Yes, there have been petty retaliations - such as the ass chewing I got in front of God and everybody which was totally undeserved. I was accused of "always bringing him late" when, in fact, we have in seven years of dialysis missed two appointments, and been late maybe twice. And what caused that? They moved our appointment up by thirty minutes - and because we are usually thirty minutes early - everyone thought someone else must have told us and no one told us. So we thought we were still on time, on the day we were a few minutes late. Only then were we informed our appointment time had been changed. And even then - we had only been late once. For an appointment time that was moved up thirty minutes without telling us. Yes, we are normally thirty minutes early.
Because certain staff members clearly harbor ill will towards us, my husband does not allow certain people to do his treatments. Only one of the RNs will even speak to me (she is new). I no longer am allowed any contact with the nephrologist, nor are my questions and concerns passed to her. In fact, in general if I walk up to the desk or ring the bell of the door to the clinic, once they see who it is, they simply turn around and walk off - ignoring me. The ESRD Network has advised me to go to the State Health Department over the no contact with the doctor "rule", as it is ILLEGAL to refuse us access to our doctor. But I really like his doctor, and I'm not sure who is creating this obstruction. It is ridiculously cumbersome to have him write down questions for the few minutes he sees her in clinic every two weeks -if he isn't asleep or surrounded by techs and nurses stabbing him, get the answer, pass it to me, if I have additional questions, write them down, ask her in two weeks, get the answer, pass it to me...

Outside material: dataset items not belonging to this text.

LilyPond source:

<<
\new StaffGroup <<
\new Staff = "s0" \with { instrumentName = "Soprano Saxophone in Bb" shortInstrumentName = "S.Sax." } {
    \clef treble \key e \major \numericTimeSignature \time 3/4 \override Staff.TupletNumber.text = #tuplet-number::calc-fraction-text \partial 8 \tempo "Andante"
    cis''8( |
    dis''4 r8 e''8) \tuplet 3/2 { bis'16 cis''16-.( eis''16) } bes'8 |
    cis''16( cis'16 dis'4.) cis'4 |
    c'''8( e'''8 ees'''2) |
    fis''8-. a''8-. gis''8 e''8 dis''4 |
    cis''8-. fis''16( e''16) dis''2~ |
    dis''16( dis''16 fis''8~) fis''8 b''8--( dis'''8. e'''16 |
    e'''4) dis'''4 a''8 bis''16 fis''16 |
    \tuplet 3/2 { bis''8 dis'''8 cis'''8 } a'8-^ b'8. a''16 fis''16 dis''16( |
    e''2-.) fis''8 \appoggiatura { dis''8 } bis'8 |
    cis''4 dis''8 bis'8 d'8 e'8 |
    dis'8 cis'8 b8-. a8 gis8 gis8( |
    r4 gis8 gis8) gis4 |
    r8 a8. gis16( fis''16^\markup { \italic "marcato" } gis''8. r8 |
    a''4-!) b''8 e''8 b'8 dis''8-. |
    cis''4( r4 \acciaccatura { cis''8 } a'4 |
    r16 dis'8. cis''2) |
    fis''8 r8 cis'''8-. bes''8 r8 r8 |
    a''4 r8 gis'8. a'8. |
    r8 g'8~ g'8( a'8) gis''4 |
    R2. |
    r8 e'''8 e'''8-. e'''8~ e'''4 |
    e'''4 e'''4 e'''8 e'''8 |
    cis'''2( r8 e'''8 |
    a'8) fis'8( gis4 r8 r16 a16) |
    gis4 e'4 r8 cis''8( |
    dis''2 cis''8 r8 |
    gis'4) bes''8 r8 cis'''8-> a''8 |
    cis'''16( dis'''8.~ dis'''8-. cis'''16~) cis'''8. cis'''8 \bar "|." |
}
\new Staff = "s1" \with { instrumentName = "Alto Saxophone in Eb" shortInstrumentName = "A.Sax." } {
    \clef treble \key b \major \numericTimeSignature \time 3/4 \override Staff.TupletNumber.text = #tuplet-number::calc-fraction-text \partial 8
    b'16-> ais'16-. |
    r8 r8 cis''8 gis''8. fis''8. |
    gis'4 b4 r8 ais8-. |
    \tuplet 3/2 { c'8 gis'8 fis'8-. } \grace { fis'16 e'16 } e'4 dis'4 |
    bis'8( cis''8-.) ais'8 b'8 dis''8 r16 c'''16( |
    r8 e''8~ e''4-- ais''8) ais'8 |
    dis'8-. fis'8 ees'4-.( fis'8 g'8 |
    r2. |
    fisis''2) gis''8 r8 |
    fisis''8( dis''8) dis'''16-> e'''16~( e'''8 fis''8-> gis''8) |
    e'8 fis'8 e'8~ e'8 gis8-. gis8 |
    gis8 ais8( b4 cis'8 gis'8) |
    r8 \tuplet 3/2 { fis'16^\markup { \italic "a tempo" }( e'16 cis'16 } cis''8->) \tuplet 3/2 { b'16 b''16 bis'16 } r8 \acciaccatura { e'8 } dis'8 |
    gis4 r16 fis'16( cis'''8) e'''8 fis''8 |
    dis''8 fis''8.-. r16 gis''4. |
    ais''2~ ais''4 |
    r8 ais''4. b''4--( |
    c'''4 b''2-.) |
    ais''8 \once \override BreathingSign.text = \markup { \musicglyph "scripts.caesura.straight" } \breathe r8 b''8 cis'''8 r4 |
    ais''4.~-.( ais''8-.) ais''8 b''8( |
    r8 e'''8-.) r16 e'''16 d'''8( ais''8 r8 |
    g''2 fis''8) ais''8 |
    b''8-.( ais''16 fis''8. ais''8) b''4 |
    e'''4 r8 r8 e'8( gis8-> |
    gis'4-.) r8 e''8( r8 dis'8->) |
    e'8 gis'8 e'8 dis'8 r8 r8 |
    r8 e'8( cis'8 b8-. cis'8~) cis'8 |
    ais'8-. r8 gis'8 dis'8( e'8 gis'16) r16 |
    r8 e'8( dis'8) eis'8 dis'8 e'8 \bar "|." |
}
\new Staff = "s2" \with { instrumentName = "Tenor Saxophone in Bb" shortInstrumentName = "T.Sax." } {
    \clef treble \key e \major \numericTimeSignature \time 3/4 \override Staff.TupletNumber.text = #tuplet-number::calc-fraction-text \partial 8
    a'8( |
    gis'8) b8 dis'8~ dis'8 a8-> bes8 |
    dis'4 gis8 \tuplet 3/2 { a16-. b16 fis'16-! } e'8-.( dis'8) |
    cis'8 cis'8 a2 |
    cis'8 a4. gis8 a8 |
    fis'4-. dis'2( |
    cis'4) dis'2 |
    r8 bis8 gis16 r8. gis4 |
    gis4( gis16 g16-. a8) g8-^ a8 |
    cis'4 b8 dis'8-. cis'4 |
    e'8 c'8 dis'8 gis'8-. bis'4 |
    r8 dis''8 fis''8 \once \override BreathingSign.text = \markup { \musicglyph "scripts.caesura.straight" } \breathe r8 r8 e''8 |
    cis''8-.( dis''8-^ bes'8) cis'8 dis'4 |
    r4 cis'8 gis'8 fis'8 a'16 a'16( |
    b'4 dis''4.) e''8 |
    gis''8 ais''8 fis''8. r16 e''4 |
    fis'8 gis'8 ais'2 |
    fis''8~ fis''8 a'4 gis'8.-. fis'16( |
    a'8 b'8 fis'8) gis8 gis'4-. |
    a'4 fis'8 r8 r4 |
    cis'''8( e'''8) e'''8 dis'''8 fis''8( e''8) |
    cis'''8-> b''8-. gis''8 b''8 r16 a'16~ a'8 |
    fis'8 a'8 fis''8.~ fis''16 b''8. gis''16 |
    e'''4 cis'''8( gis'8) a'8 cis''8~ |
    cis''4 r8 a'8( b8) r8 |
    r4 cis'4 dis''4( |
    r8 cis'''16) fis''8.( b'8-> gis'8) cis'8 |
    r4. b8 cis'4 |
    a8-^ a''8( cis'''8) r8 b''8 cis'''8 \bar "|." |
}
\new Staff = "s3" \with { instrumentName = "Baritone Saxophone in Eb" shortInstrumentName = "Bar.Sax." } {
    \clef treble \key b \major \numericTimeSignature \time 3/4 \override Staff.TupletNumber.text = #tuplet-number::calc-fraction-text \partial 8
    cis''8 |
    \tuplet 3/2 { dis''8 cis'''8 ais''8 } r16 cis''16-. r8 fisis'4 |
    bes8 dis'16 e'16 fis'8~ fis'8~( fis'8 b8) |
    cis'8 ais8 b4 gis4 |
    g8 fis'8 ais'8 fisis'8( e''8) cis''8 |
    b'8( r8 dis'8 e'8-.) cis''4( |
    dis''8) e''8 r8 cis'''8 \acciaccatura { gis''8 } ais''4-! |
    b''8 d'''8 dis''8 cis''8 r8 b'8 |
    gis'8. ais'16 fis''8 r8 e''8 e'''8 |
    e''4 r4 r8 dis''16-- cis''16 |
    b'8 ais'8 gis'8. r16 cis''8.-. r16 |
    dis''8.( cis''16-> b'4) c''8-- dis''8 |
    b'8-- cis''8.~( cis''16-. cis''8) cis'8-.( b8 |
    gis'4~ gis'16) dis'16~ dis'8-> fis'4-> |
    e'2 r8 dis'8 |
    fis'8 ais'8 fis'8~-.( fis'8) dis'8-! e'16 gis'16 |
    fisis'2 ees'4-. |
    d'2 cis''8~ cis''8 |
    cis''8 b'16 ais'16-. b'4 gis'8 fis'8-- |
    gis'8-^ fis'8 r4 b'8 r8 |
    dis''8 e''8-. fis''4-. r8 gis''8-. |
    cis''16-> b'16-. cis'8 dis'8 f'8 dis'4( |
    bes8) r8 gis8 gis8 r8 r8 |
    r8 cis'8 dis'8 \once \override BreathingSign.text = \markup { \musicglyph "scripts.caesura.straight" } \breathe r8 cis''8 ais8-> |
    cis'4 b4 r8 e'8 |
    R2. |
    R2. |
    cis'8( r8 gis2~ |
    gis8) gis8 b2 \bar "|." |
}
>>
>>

Does sound a little bit like a conspiracy to separate the caretakers from the patient who is at a physical and mental disadvantage though, doesn't it? Oh, and the new excuse for why I cannot be in the back area to see the doctor is that I might overhear private medical information for another patient. But it's okay for his doctor to discuss his condition with him, with techs, nurses, and a patient maybe three feet to either side of him. Because that's really private, isn't it?
But - the reason I sat down to write and share this article is to express my gratitude that at least some of the truly life threatening problems were addressed. Not only for my husband, but because there are now new procedures and policies in place, for patients with less active advocates as well. Thank you to the ESRD network for addressing these issues, and to the clinic for answering them. I want to share with other in clinic dialysis patients that you can get action on your problems with your clinic, and that it benefits all of us when you do.
Even if they do hate me now. This isn't a popularity contest, this is a medical clinic and appropriate treatment should be the norm, not something done reluctantly when forced by a squeaky wheel.